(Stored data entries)
■ ■ ■ ■
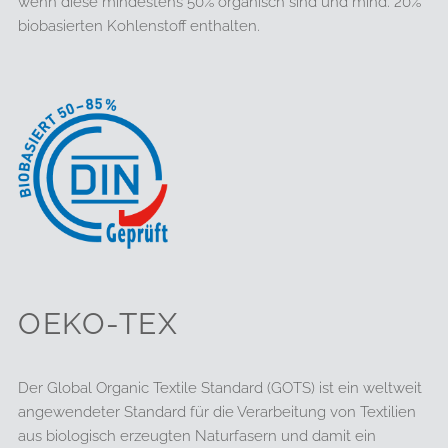
wenn diese mindestens 50% organisch sind und mind. 20%
biobasierten Kohlenstoff enthalten.
OEKO-TEX
Der Global Organic Textile Standard (GOTS) ist ein weltweit
angewendeter Standard für die Verarbeitung von Textilien
aus biologisch erzeugten Naturfasern und damit ein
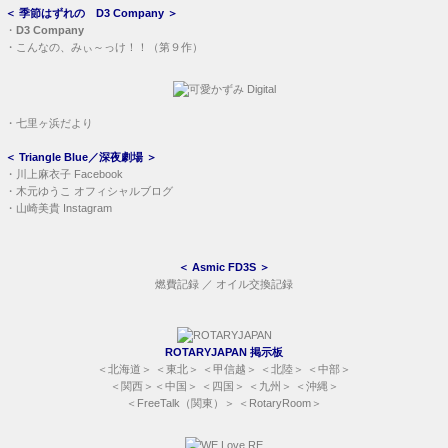
＜
季節はずれの D3 Company
＞
・
D3 Company
・
こんなの、みぃ～っけ！！（第９作）
・
七里ヶ浜だより
＜
Triangle Blue／深夜劇場
＞
・
川上麻衣子 Facebook
・
木元ゆうこ オフィシャルブログ
・
山崎美貴 Instagram
＜
Asmic FD3S
＞
燃費記録
／
オイル交換記録
ROTARYJAPAN 掲示板
＜
北海道
＞ ＜
東北
＞ ＜
甲信越
＞ ＜
北陸
＞ ＜
中部
＞
＜
関西
＞＜
中国
＞ ＜
四国
＞ ＜
九州
＞ ＜
沖縄
＞
＜
FreeTalk（関東）
＞ ＜
RotaryRoom
＞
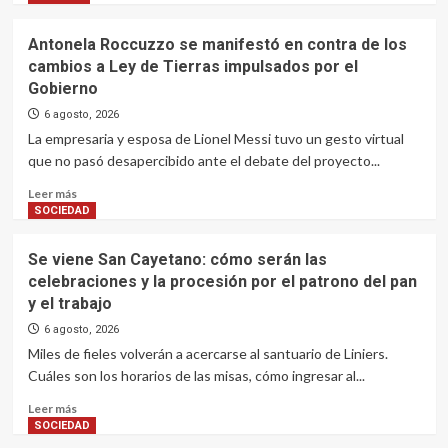
viernes
about
7
Almirante
Antonela Roccuzzo se manifestó en contra de los
de
Brown
agosto
cambios a Ley de Tierras impulsados por el
profundiza
Gobierno
los
operativos
6 agosto, 2026
de
La empresaria y esposa de Lionel Messi tuvo un gesto virtual
limpieza
que no pasó desapercibido ante el debate del proyecto...
de
arroyos
Read
Leer más
y
more
SOCIEDAD
desagües
about
frente
Antonela
Se viene San Cayetano: cómo serán las
a
Roccuzzo
celebraciones y la procesión por el patrono del pan
las
se
intensas
y el trabajo
manifestó
lluvias
en
6 agosto, 2026
contra
Miles de fieles volverán a acercarse al santuario de Liniers.
de
Cuáles son los horarios de las misas, cómo ingresar al...
los
cambios
Read
Leer más
a
more
SOCIEDAD
Ley
about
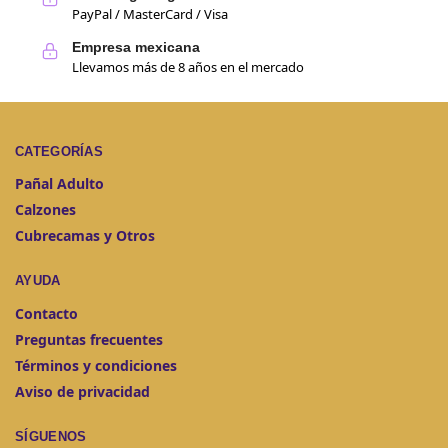
PayPal / MasterCard / Visa
Empresa mexicana
Llevamos más de 8 años en el mercado
CATEGORÍAS
Pañal Adulto
Calzones
Cubrecamas y Otros
AYUDA
Contacto
Preguntas frecuentes
Términos y condiciones
Aviso de privacidad
SÍGUENOS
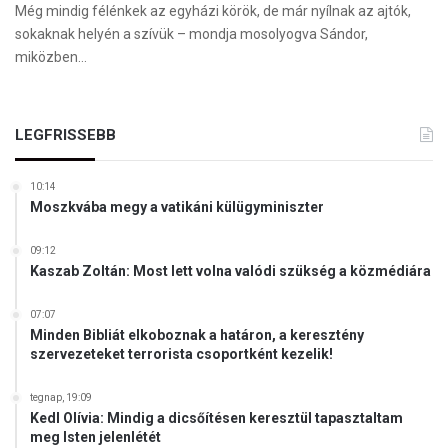
Még mindig félénkek az egyházi körök, de már nyílnak az ajtók,
sokaknak helyén a szívük – mondja mosolyogva Sándor,
miközben…
LEGFRISSEBB
10:14
Moszkvába megy a vatikáni külügyminiszter
09:12
Kaszab Zoltán: Most lett volna valódi szükség a közmédiára
07:07
Minden Bibliát elkoboznak a határon, a keresztény
szervezeteket terrorista csoportként kezelik!
tegnap, 19:09
Kedl Olívia: Mindig a dicsőítésen keresztül tapasztaltam
meg Isten jelenlétét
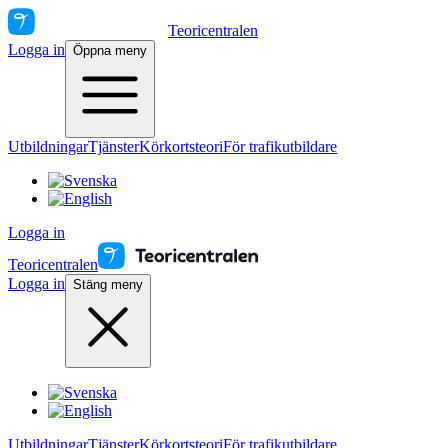
Teoricentralen
Logga in
Öppna meny
Utbildningar
Tjänster
Körkortsteori
För trafikutbildare
Logga in
Teoricentralen
Logga in
Stäng meny
Utbildningar
Tjänster
Körkortsteori
För trafikutbildare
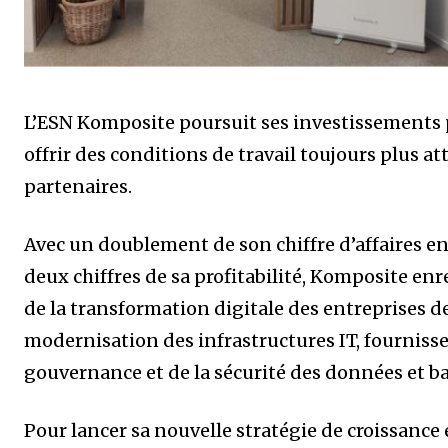
L’ESN Komposite poursuit ses investissements 
offrir des conditions de travail toujours plus att
partenaires.
Avec un doublement de son chiffre d’affaires en
deux chiffres de sa profitabilité, Komposite en
de la transformation digitale des entreprises de
modernisation des infrastructures IT, fournisse
gouvernance et de la sécurité des données et b
Pour lancer sa nouvelle stratégie de croissance 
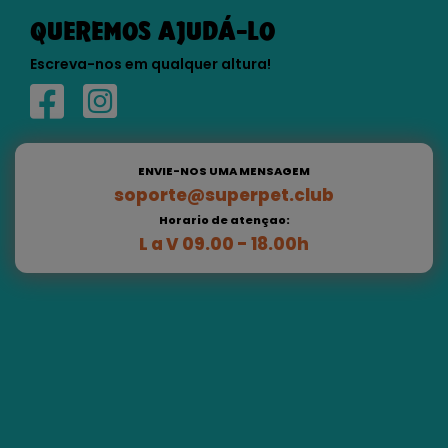
QUEREMOS AJUDÁ-LO
Escreva-nos em qualquer altura!
ENVIE-NOS UMA MENSAGEM
soporte@superpet.club
Horario de atençao:
L a V 09.00 - 18.00h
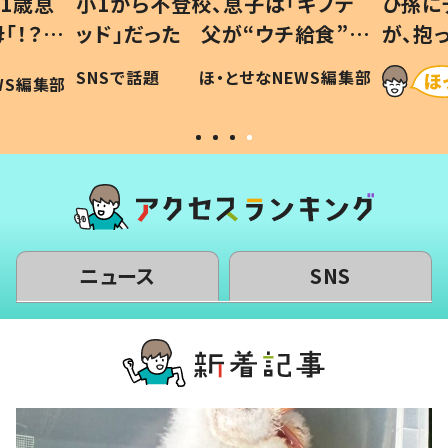
1歳息
小1から不登校、息子は「ギフテ
ひ孫に
「！？」
ッド」だった 父が“ウチ給食”を
が、抱
に「可愛
作り続ける理由とは #令和の親
「涙が
SNSで話題
ほ・とせなNEWS編集部
WS編集部
#令和の子
い」
ニュース
SNS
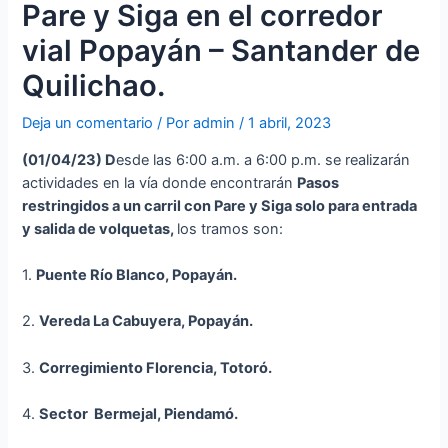
Pare y Siga en el corredor
vial Popayán – Santander de
Quilichao.
Deja un comentario
/ Por
admin
/
1 abril, 2023
(01
/04/23
)
D
esde las 6:00 a.m. a 6:00 p.m. se realizarán
actividades en la vía donde encontrarán
Pasos
restringidos a un carril con Pare y Siga solo para entrada
y salida de volquetas,
los tramos son:
1.
Puente Río Blanco, Popayán.
2.
Vereda La Cabuyera, Popayán.
3.
Corregimiento Florencia, Totoró.
4.
Sector Bermejal, Piendamó.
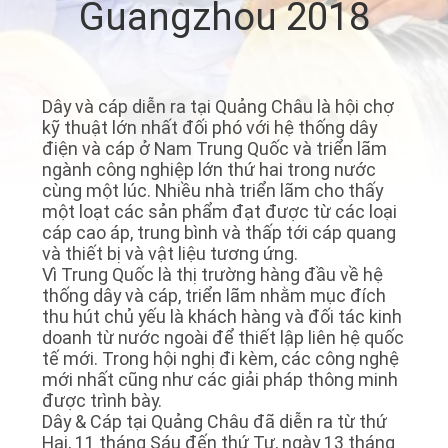
Guangzhou 2018
VỀ
CHÚNG
TÔI
Dây và cáp diễn ra tại Quảng Châu là hội chợ
kỹ thuật lớn nhất đối phó với hệ thống dây
THAM
điện và cáp ở Nam Trung Quốc và triển lãm
ngành công nghiệp lớn thứ hai trong nước
QUAN
cùng một lúc. Nhiều nhà triển lãm cho thấy
một loạt các sản phẩm đạt được từ các loại
NHÀ
cáp cao áp, trung bình và thấp tới cáp quang
MÁY
và thiết bị và vật liệu tương ứng.
Vì Trung Quốc là thị trường hàng đầu về hệ
thống dây và cáp, triển lãm nhằm mục đích
LIÊN
thu hút chủ yếu là khách hàng và đối tác kinh
doanh từ nước ngoài để thiết lập liên hệ quốc
HỆ
tế mới. Trong hội nghị đi kèm, các công nghệ
mới nhất cũng như các giải pháp thông minh
CHÚNG
được trình bày.
TÔI
Dây & Cáp tại Quảng Châu đã diễn ra từ thứ
Hai, 11 tháng Sáu đến thứ Tư, ngày 13 tháng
■ ■ ■ ■
**Task objective**
The reply should consist of one number, the count of lines above with the string "cambios" in them.

**Answer to the problem**
2